Wie ein Alien aus einer fernen Vergangenheit muss bei dieser Ansammlung Masayasu Mitsuke wirken. Seine Arbeiten sind an der traditionellen »Kutani«-Keramikmalerei angelehnt. Der Künstler nutzt statt den üblichen Fischen und Landschaften jedoch abstrakte geometrische Elemente für seine Motive.

Mit »Abstraktion« ist allerdings ein wichtiges Stichwort gefallen. Ohne die Fähigkeit zu abstraktem Denken wird es schwer, sich dem Bedeutungshorizont der vorgestellten Exponate zu nähern. Zu fremd sind die buddhistischen Lehren von der Leere, die die Basis bei Sugito bilden. Und was soll man bitte mit den Kurvendiagrammen anfangen, die Ikedas »data.scan« ausspuckt?
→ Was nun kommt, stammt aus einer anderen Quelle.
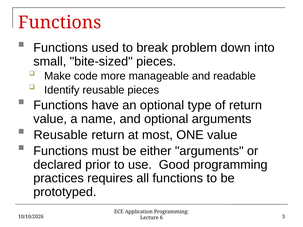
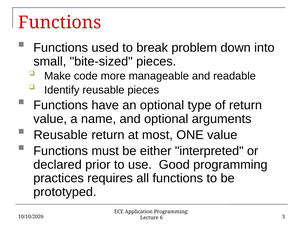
either arguments: arguments -> interpreted
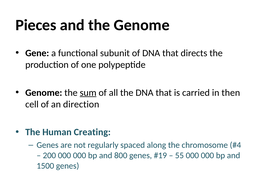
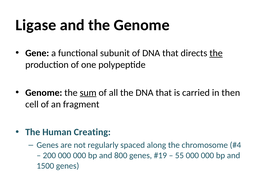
Pieces: Pieces -> Ligase
the at (216, 53) underline: none -> present
direction: direction -> fragment
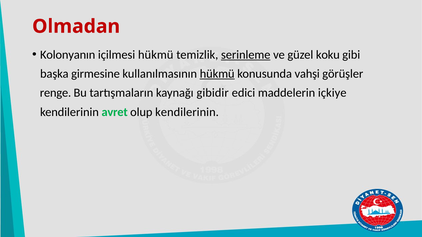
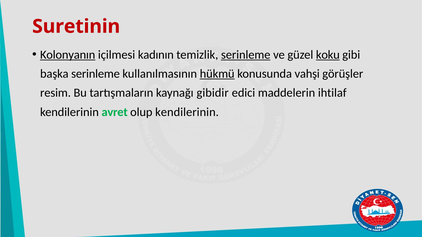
Olmadan: Olmadan -> Suretinin
Kolonyanın underline: none -> present
içilmesi hükmü: hükmü -> kadının
koku underline: none -> present
başka girmesine: girmesine -> serinleme
renge: renge -> resim
içkiye: içkiye -> ihtilaf
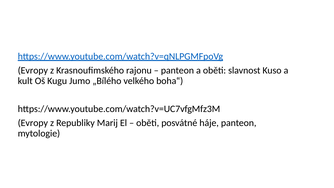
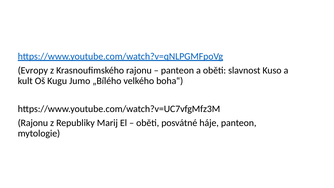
Evropy at (33, 123): Evropy -> Rajonu
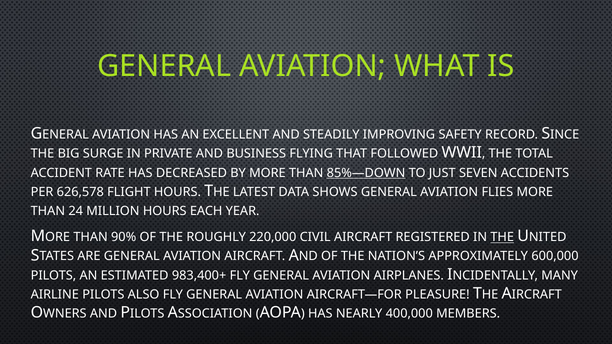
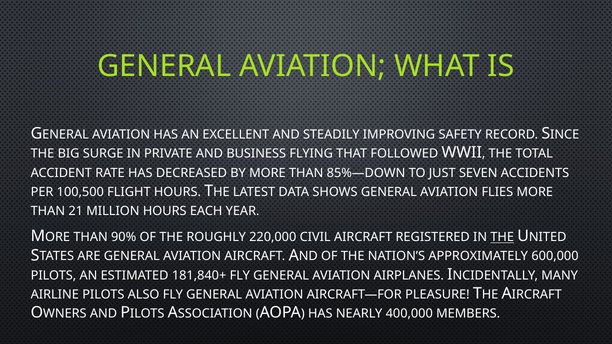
85%—DOWN underline: present -> none
626,578: 626,578 -> 100,500
24: 24 -> 21
983,400+: 983,400+ -> 181,840+
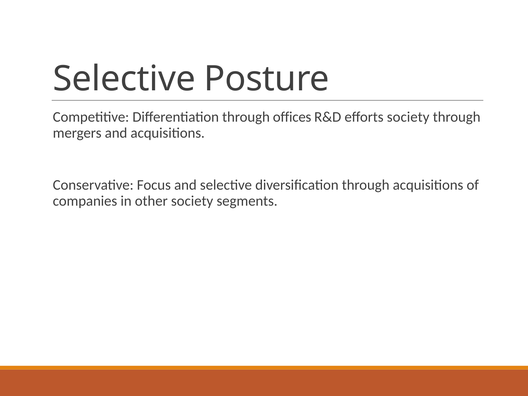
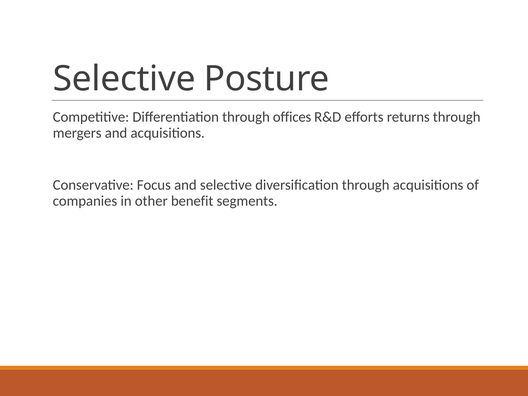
efforts society: society -> returns
other society: society -> benefit
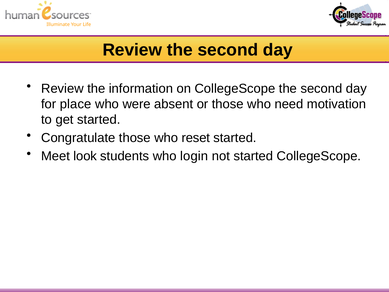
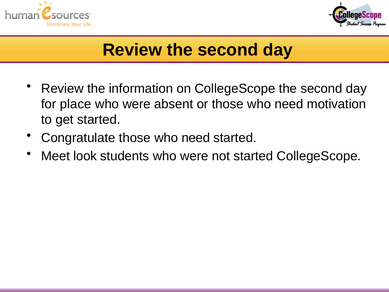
Congratulate those who reset: reset -> need
students who login: login -> were
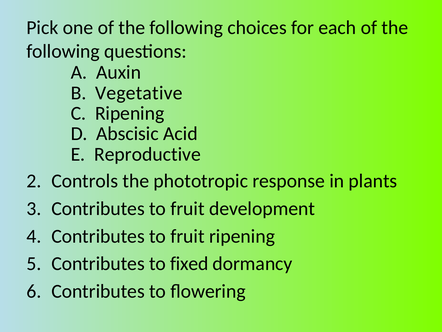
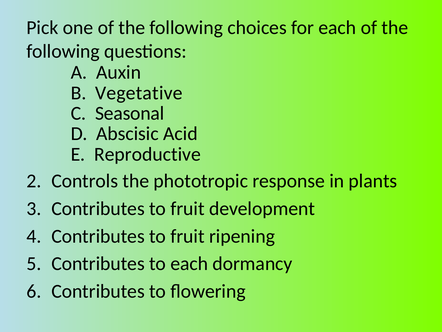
C Ripening: Ripening -> Seasonal
to fixed: fixed -> each
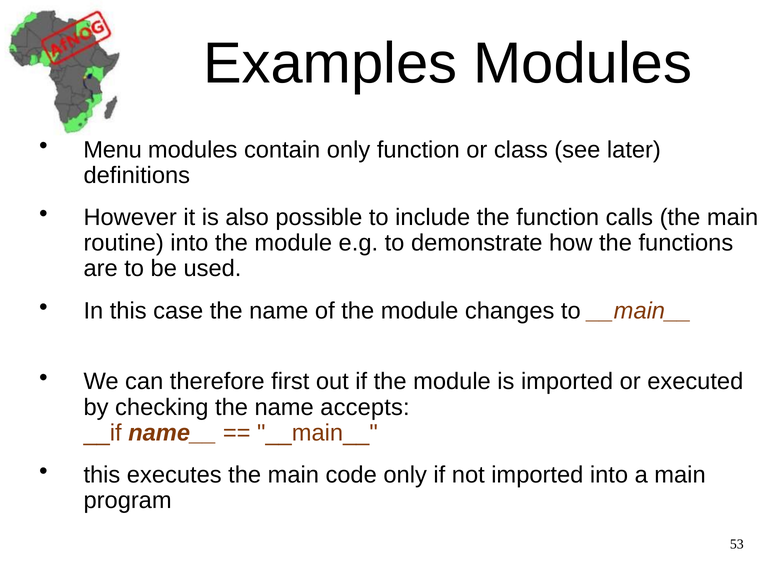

Ganz zu schweigen von den Grafiken Yokoyamas, die wegen ihrer Kontextlosigkeit keine Geschichte erzählen. Es sind verklausulierte Allegorien von Geschwindigkeit und Tempo.

Eins aber dürfte jedem Besucher nach dem Gang durch die Schau klar sein: Japanische Gegenwartskünstler finden zwar passende Formen für Zeitgeistphänomene, doch bilden sie nur ab, sie gehen nicht in die Tiefe.